Case Study - US Manufacturer in China

A medium-sized US-based provider of materials and related services entered China, where it had essentially no market presence, with a world-scale plant investment.  The company believed that having excellent products and services and a huge potential market in China (as defined by the target industry size) failure was impossible.  However the company encountered a difficult environment as the market was already being served by low-end products at a price point around 1/5 that of its own products.  In addition, Chinese customers were not at all receptive to the “outsourcing” model successfully used by the company in North America, in which the materials, equipment to apply them and service were consumed in a package deal.  The Chinese preferred to purchase materials, equipment and services separately, pushing down the price of each by forcing competition among multiple suppliers.  Only one year after startup, having failed to adapt its offering, the company had only secured one stable customer for its “package” offer and was forced to write down over half its investment and layoff staff.  Where did they go wrong?

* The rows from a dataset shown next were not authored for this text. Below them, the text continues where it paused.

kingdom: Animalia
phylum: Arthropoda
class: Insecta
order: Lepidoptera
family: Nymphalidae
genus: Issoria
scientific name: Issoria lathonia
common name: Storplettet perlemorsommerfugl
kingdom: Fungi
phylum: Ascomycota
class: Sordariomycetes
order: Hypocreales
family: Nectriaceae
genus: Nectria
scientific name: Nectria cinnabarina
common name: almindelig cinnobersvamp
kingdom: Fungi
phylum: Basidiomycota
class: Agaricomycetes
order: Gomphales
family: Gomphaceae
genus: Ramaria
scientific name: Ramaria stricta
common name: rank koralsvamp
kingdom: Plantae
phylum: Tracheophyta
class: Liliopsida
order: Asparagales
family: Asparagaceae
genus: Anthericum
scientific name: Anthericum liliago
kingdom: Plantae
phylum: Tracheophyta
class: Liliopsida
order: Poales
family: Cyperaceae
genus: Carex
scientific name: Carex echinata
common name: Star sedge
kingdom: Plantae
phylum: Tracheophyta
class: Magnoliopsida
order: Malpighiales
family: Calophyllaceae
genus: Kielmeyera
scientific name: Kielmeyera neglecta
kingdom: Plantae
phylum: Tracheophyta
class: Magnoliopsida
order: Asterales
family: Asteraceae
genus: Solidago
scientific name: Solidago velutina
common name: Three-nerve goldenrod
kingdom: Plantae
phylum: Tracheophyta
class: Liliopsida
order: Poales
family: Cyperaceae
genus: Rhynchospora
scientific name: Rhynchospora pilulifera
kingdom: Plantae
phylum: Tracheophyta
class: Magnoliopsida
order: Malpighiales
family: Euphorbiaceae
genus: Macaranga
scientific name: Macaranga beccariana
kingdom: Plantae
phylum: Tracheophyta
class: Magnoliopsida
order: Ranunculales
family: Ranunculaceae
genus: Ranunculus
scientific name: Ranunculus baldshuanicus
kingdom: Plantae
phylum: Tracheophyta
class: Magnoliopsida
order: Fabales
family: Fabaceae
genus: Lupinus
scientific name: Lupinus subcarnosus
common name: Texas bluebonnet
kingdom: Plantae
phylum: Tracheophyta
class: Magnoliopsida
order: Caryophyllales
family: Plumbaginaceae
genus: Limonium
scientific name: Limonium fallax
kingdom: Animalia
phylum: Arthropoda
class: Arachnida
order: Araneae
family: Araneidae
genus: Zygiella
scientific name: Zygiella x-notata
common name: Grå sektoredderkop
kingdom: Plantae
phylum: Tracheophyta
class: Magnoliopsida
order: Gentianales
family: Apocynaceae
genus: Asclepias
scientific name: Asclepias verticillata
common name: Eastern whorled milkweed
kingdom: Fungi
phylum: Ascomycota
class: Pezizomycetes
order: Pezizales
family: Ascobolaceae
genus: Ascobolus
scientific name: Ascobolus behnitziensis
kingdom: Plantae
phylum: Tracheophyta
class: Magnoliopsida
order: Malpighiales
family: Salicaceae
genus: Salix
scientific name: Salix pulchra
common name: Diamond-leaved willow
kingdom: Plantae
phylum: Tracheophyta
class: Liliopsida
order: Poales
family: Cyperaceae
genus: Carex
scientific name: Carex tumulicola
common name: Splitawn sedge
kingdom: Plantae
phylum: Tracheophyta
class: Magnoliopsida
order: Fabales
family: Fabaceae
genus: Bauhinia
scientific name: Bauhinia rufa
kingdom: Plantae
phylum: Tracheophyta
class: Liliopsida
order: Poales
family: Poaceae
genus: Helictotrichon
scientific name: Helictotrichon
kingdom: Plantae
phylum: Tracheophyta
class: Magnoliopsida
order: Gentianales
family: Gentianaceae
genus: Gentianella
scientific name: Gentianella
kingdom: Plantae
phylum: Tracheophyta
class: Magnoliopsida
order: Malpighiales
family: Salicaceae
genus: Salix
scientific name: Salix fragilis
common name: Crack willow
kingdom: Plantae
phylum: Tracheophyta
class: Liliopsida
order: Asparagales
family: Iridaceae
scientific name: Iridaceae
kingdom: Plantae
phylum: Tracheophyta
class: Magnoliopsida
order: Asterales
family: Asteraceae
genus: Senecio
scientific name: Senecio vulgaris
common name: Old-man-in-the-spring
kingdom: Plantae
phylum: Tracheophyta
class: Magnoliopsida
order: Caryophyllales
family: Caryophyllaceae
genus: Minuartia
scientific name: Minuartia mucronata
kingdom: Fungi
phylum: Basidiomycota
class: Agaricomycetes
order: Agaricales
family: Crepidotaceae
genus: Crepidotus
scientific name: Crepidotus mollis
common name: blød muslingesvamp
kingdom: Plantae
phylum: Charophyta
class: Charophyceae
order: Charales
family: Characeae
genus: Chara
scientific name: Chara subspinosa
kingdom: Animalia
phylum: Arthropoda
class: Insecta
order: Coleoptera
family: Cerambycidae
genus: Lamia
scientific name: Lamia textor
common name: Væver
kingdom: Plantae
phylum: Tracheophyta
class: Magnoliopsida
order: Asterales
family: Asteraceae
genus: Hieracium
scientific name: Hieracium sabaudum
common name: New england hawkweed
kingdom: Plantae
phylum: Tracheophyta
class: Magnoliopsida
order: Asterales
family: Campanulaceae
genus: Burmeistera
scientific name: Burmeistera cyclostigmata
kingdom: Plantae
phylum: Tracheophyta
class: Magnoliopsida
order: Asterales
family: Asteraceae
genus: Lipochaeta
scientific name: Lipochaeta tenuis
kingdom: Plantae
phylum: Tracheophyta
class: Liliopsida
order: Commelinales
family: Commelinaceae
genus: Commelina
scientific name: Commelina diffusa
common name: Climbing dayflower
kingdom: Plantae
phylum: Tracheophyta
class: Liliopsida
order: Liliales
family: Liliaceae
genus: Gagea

-  No meaningful market study – success in China is never “guaranteed” on the basis of extrapolation from other markets
-  Underestimating the local competition – entrenched low-tech products from Chinese competitors were doing the job
-  Overinvested where an incremental approach might have had better chance of success
-  Did not adjust business model to reality – customers had no reason to change

VALUSHAR’s President directed this company in various areas including revising its business model, developing new products in line with market needs and seeking new partnerships, helping it to turn around a major loss to near-breakeven in one year.